● Task to complete
In the stretch from the line containing "What is the" through the end of the entries, change "slices" to "sectors" and leave everything else unchanged. Reproduce only those lines, and omit the pictures.

Plotted data images:
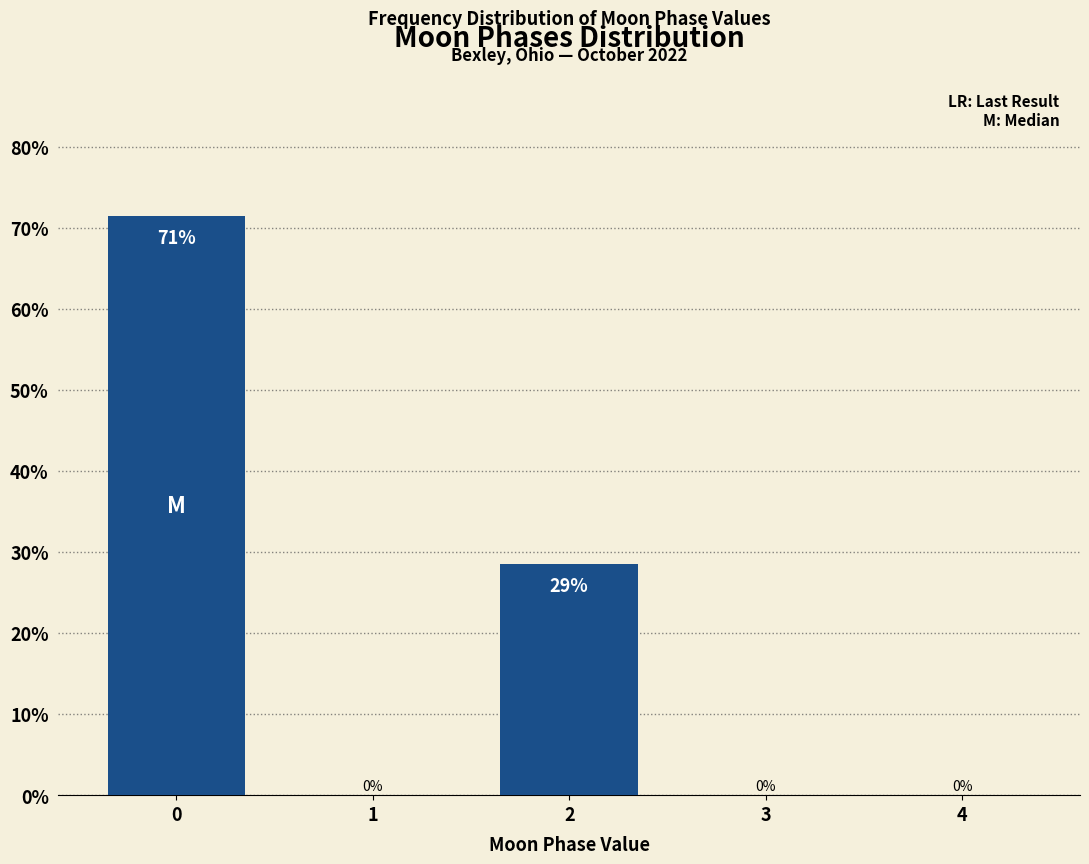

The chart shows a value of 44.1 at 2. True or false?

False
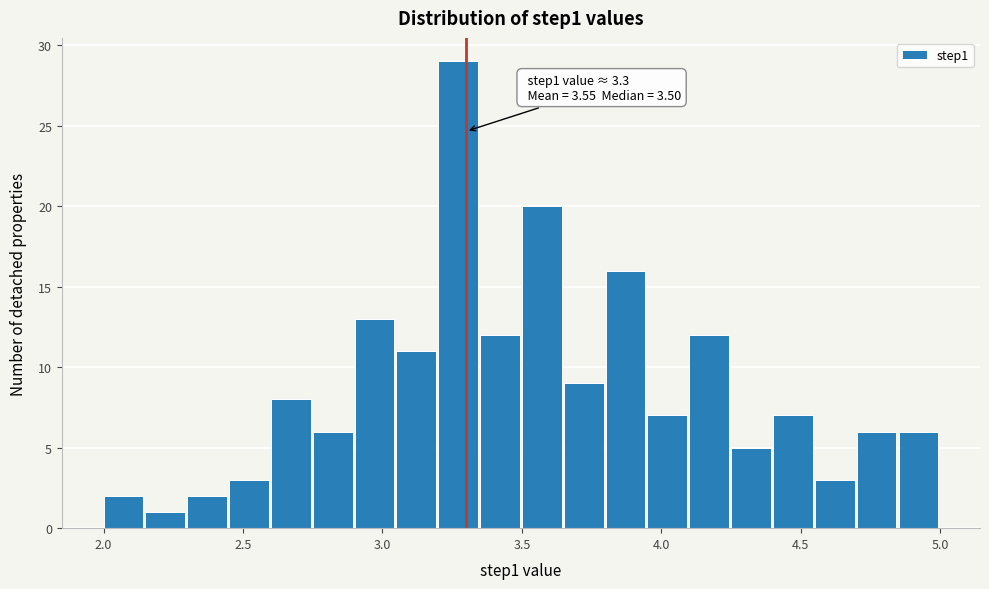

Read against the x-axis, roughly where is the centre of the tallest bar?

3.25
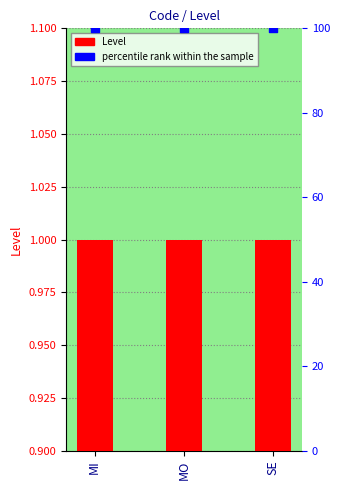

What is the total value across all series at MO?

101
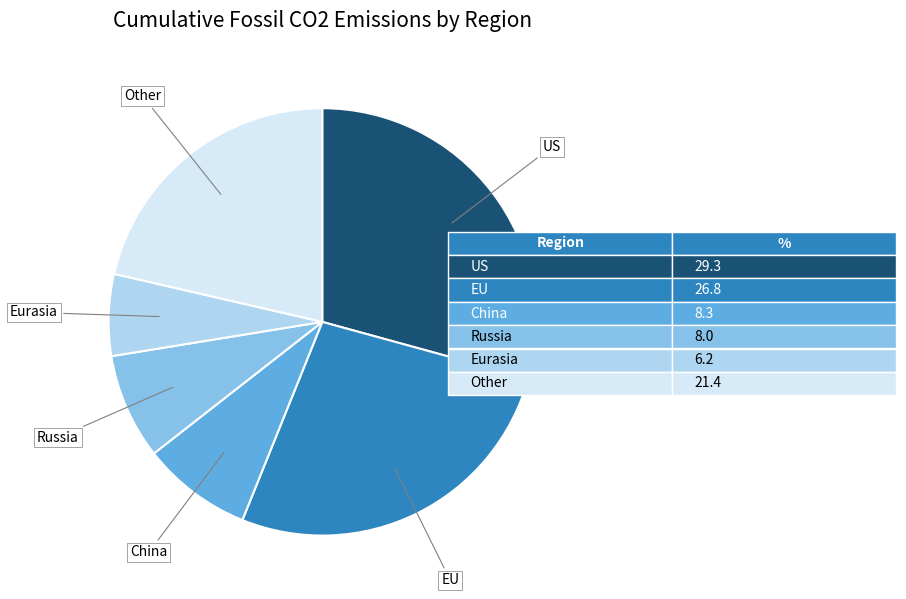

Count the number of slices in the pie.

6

● Output for this task
What is the total value across all series at MO?

101

Count the number of sectors in the pie.

6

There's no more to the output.